One of the hardest problems in AI visual production is not generating a single beautiful image — it is generating dozens of on-brand assets without rebuilding the layout every time. We documented a six-step pipeline using GPT-Image-2 and Canvas Magic Layers that turns brand assets into reusable templates, then fills them with campaign content.
The goal
Produce a visual pattern (business card, guide banner, article header, support chart) and derive consistent visuals from it — preserving logo placement, palette, typography, and grid structure across every output.
Six-step pipeline
- Step 1 — Define format and use case (16:9 banner, card, slide) with audience and text density
- Step 2 — Gather brand assets: logo, palette, typography references, layout moodboard
- Step 3 — Use an LLM to generate a single GPT-Image-2 prompt locked to brand rules and aspect ratio
- Step 4 — Generate the base template image in GPT-Image-2 (ChatGPT, Higgsfield, or ComfyUI)

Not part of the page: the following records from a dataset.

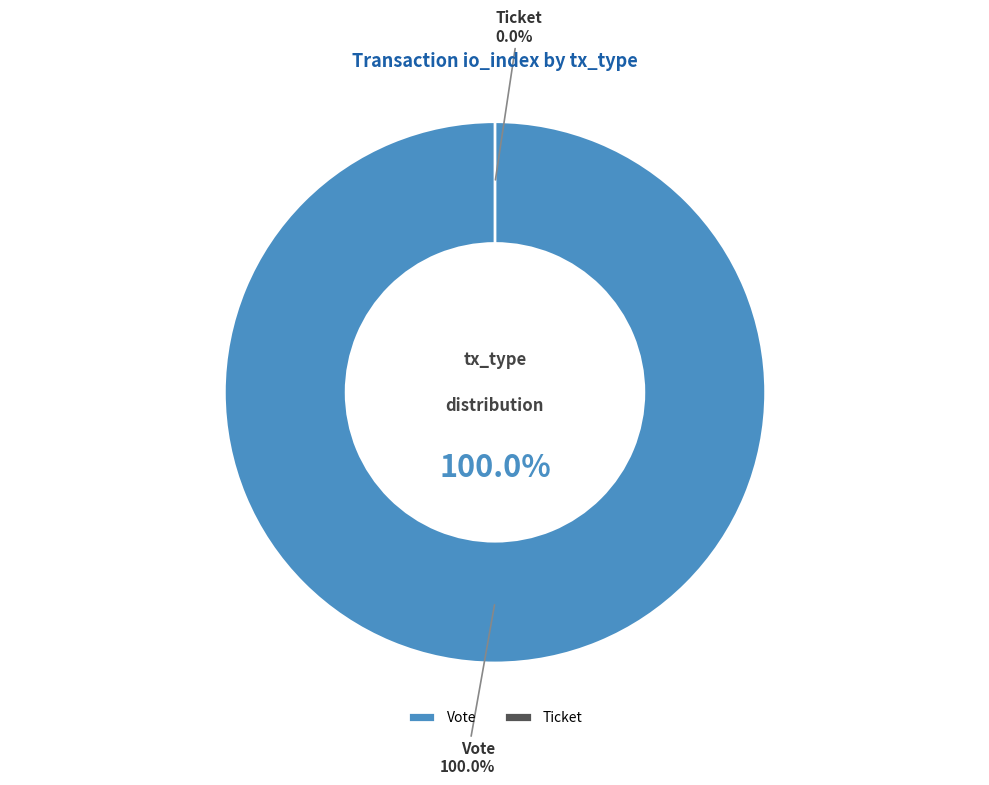

Is there any slice that represents more than half of the pie?

Yes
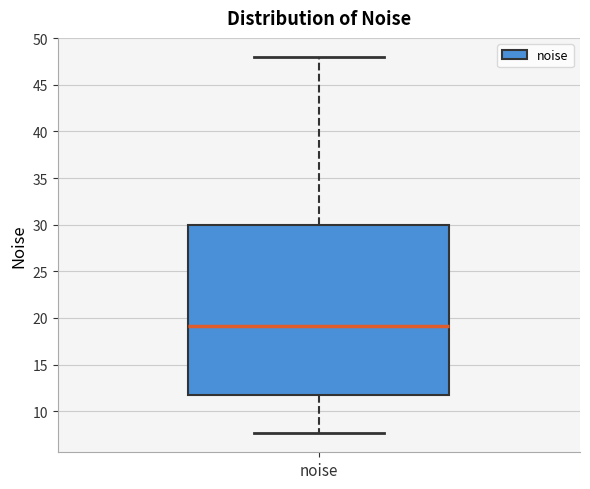

Read this box plot against the y-axis: the position of the median line, the range covered by the box, and the ends of both whiskers. The values are not printed on the chart, so give them approximately, as read against the axis.

median 19.0, box 12.0 to 30.0, whiskers 7.5 to 48.0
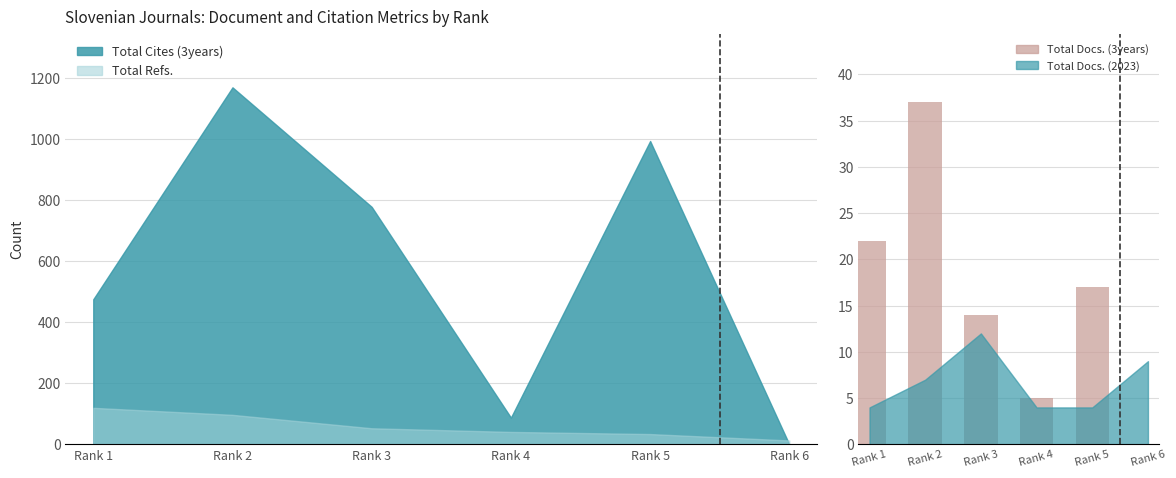

Where does the data first go above 17?

Rank 1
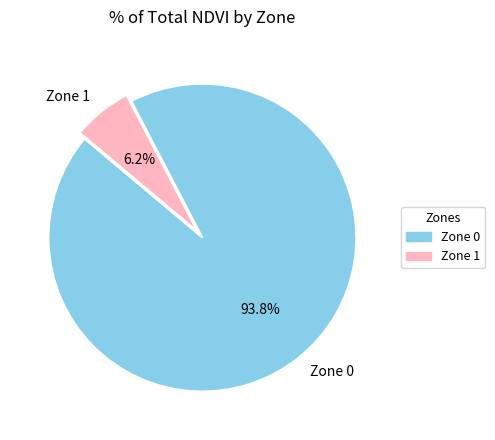

What is the majority slice?

Zone 0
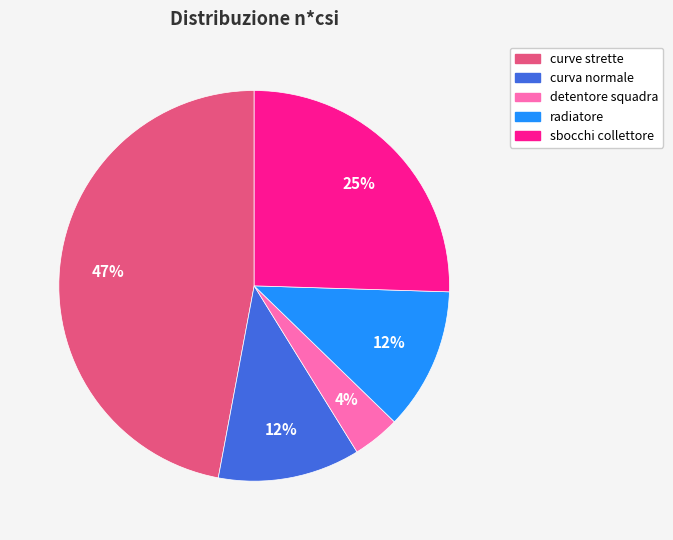

What is the smallest slice in the pie chart?

detentore squadra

- Step 5 — Feed the template back to the LLM with your content brief to produce a fill prompt that preserves layout zones
- Step 6 — Edit with Canvas Magic Layers — decompose into layers to fix text, logos, or backgrounds without full regeneration
Why Magic Layers matters
The breakthrough is layer separation. Instead of iterating entire generations to fix a typo or misaligned logo, Magic Layers lets you edit individual elements. Combined with LLM-generated fill prompts that reference the template as @image1, you get a chain: brand assets → template prompt → base layout → content fill → surgical edits.
Brand assets → LLM template prompt → GPT-Image-2 → LLM fill prompt → final render → Canvas layer edits. Reusable, scalable, on-brand.
For campaign teams
This workflow is especially valuable for fashion and luxury brands running recurring content formats — seasonal lookbooks, journal headers, social carousels — where consistency matters more than one-off novelty. The output is reusable, scalable, and under brand control.